- **WHAT YOU SHOULD DO**: Pictures in the entries below are to be left out; otherwise, reproduce exactly the lines from the first through the line containing "Johnson | 918-743-0403 |".

- **RAW DATA**:
┌──

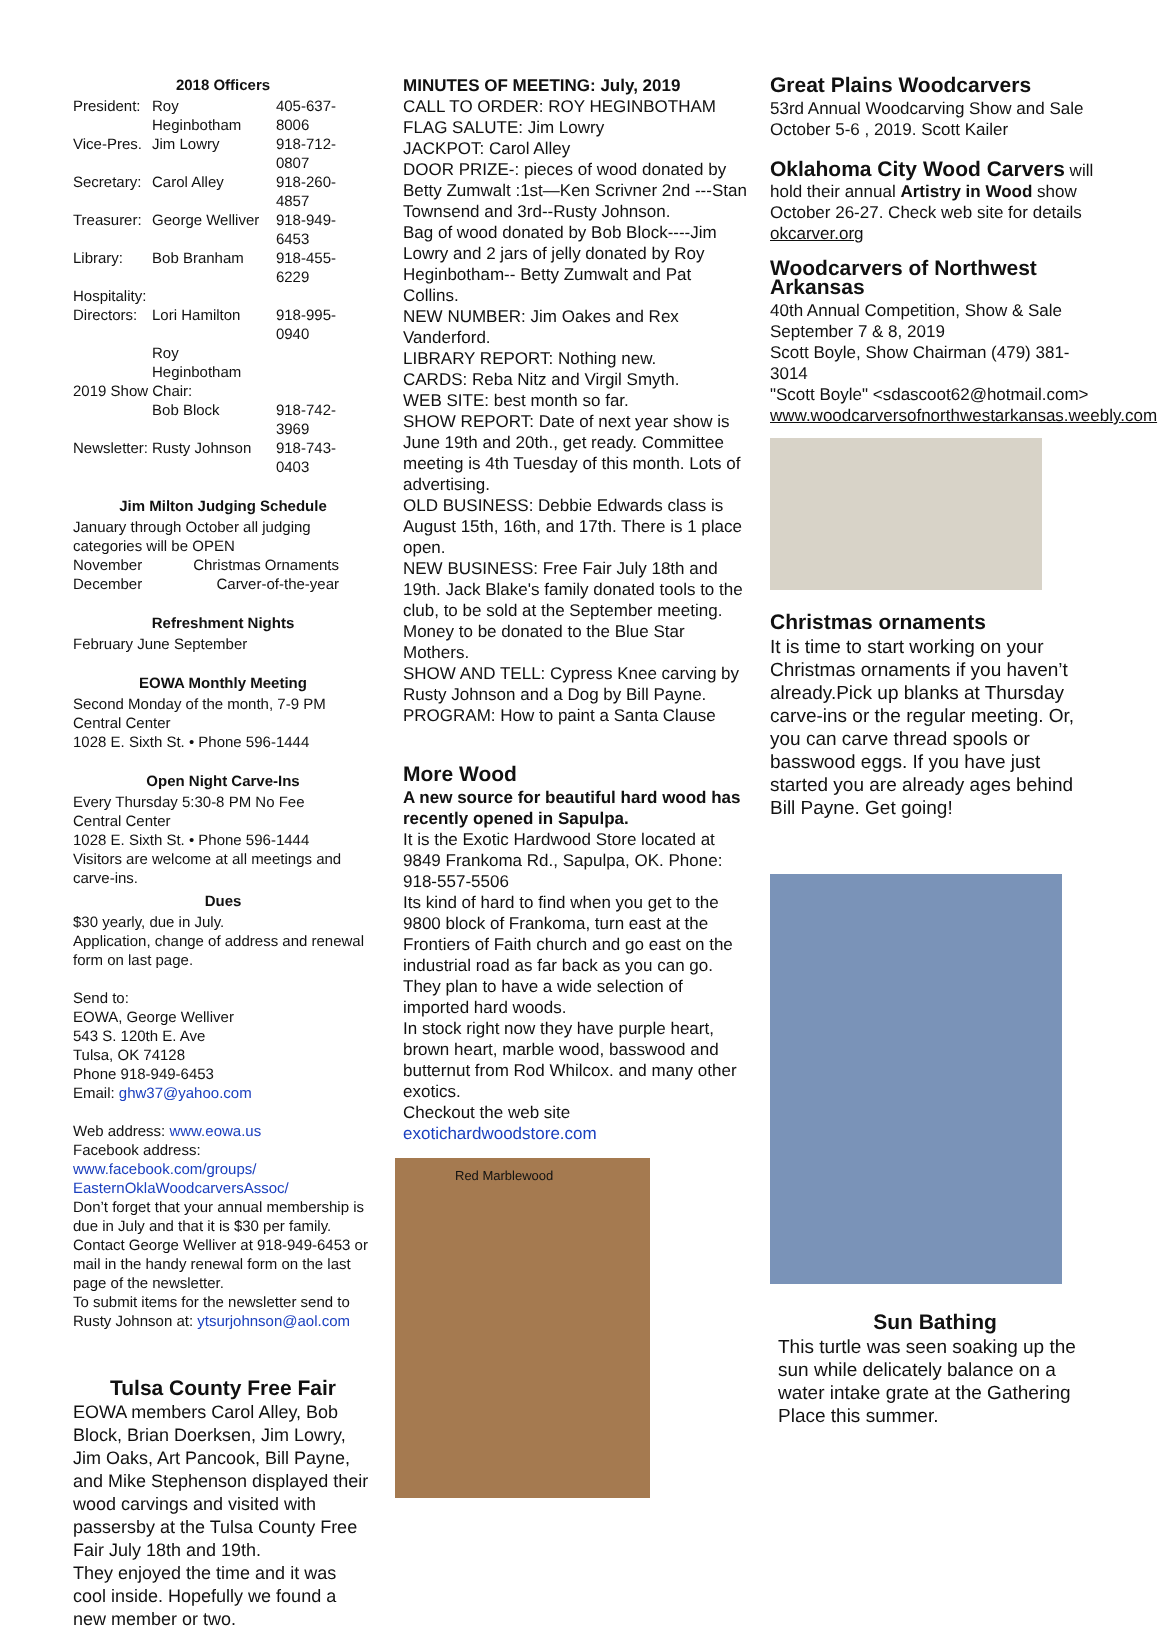2018 Officers
| President: | Roy Heginbotham | 405-637-8006 |
| Vice-Pres. | Jim Lowry | 918-712-0807 |
| Secretary: | Carol Alley | 918-260-4857 |
| Treasurer: | George Welliver | 918-949-6453 |
| Library: | Bob Branham | 918-455-6229 |
| Hospitality: | | |
| Directors: | Lori Hamilton | 918-995-0940 |
| | Roy Heginbotham | |
| 2019 Show Chair: | | |
| | Bob Block | 918-742-3969 |
| Newsletter: | Rusty Johnson | 918-743-0403 |
Jim Milton Judging Schedule
January through October all judging categories will be OPEN
| November | Christmas Ornaments |
| December | Carver-of-the-year |
Refreshment Nights
February June September
EOWA Monthly Meeting
Second Monday of the month, 7-9 PM
Central Center
1028 E. Sixth St. • Phone 596-1444
Open Night Carve-Ins
Every Thursday 5:30-8 PM No Fee
Central Center
1028 E. Sixth St. • Phone 596-1444
Visitors are welcome at all meetings and carve-ins.
Dues
$30 yearly, due in July.
Application, change of address and renewal form on last page.
Send to:
EOWA, George Welliver
543 S. 120th E. Ave
Tulsa, OK 74128
Phone 918-949-6453
Email: ghw37@yahoo.com
Web address: www.eowa.us
Facebook address:
www.facebook.com/groups/ EasternOklaWoodcarversAssoc/
Don’t forget that your annual membership is due in July and that it is $30 per family. Contact George Welliver at 918-949-6453 or mail in the handy renewal form on the last page of the newsletter.
To submit items for the newsletter send to Rusty Johnson at: ytsurjohnson@aol.com
Tulsa County Free Fair
EOWA members Carol Alley, Bob Block, Brian Doerksen, Jim Lowry, Jim Oaks, Art Pancook, Bill Payne, and Mike Stephenson displayed their wood carvings and visited with passersby at the Tulsa County Free Fair July 18th and 19th.
They enjoyed the time and it was cool inside. Hopefully we found a new member or two.
MINUTES OF MEETING: July, 2019
CALL TO ORDER: ROY HEGINBOTHAM
FLAG SALUTE: Jim Lowry
JACKPOT: Carol Alley
DOOR PRIZE-: pieces of wood donated by Betty Zumwalt :1st—Ken Scrivner 2nd ---Stan Townsend and 3rd--Rusty Johnson.
Bag of wood donated by Bob Block----Jim Lowry and 2 jars of jelly donated by Roy Heginbotham-- Betty Zumwalt and Pat Collins.
NEW NUMBER: Jim Oakes and Rex Vanderford.
LIBRARY REPORT: Nothing new.
CARDS: Reba Nitz and Virgil Smyth.
WEB SITE: best month so far.
SHOW REPORT: Date of next year show is June 19th and 20th., get ready. Committee meeting is 4th Tuesday of this month. Lots of advertising.
OLD BUSINESS: Debbie Edwards class is August 15th, 16th, and 17th. There is 1 place open.
NEW BUSINESS: Free Fair July 18th and 19th. Jack Blake's family donated tools to the club, to be sold at the September meeting. Money to be donated to the Blue Star Mothers.
SHOW AND TELL: Cypress Knee carving by Rusty Johnson and a Dog by Bill Payne.
PROGRAM: How to paint a Santa Clause
More Wood
A new source for beautiful hard wood has recently opened in Sapulpa.
It is the Exotic Hardwood Store located at 9849 Frankoma Rd., Sapulpa, OK. Phone: 918-557-5506
Its kind of hard to find when you get to the 9800 block of Frankoma, turn east at the Frontiers of Faith church and go east on the industrial road as far back as you can go. They plan to have a wide selection of imported hard woods.
In stock right now they have purple heart, brown heart, marble wood, basswood and butternut from Rod Whilcox. and many other exotics.
Checkout the web site exotichardwoodstore.com
Red Marblewood
Great Plains Woodcarvers
53rd Annual Woodcarving Show and Sale October 5-6 , 2019. Scott Kailer
Oklahoma City Wood Carvers will hold their annual Artistry in Wood show October 26-27. Check web site for details okcarver.org
Woodcarvers of Northwest Arkansas
40th Annual Competition, Show & Sale
September 7 & 8, 2019
Scott Boyle, Show Chairman (479) 381-3014
"Scott Boyle" <sdascoot62@hotmail.com>
www.woodcarversofnorthwestarkansas.weebly.com
Christmas ornaments
It is time to start working on your Christmas ornaments if you haven’t already.Pick up blanks at Thursday carve-ins or the regular meeting. Or, you can carve thread spools or basswood eggs. If you have just started you are already ages behind Bill Payne. Get going!
Sun Bathing
This turtle was seen soaking up the sun while delicately balance on a water intake grate at the Gathering Place this summer.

└──

- **ANSWER FOR THE TASK**:
2018 Officers
| President: | Roy Heginbotham | 405-637-8006 |
| Vice-Pres. | Jim Lowry | 918-712-0807 |
| Secretary: | Carol Alley | 918-260-4857 |
| Treasurer: | George Welliver | 918-949-6453 |
| Library: | Bob Branham | 918-455-6229 |
| Hospitality: | | |
| Directors: | Lori Hamilton | 918-995-0940 |
| | Roy Heginbotham | |
| 2019 Show Chair: | | |
| | Bob Block | 918-742-3969 |
| Newsletter: | Rusty Johnson | 918-743-0403 |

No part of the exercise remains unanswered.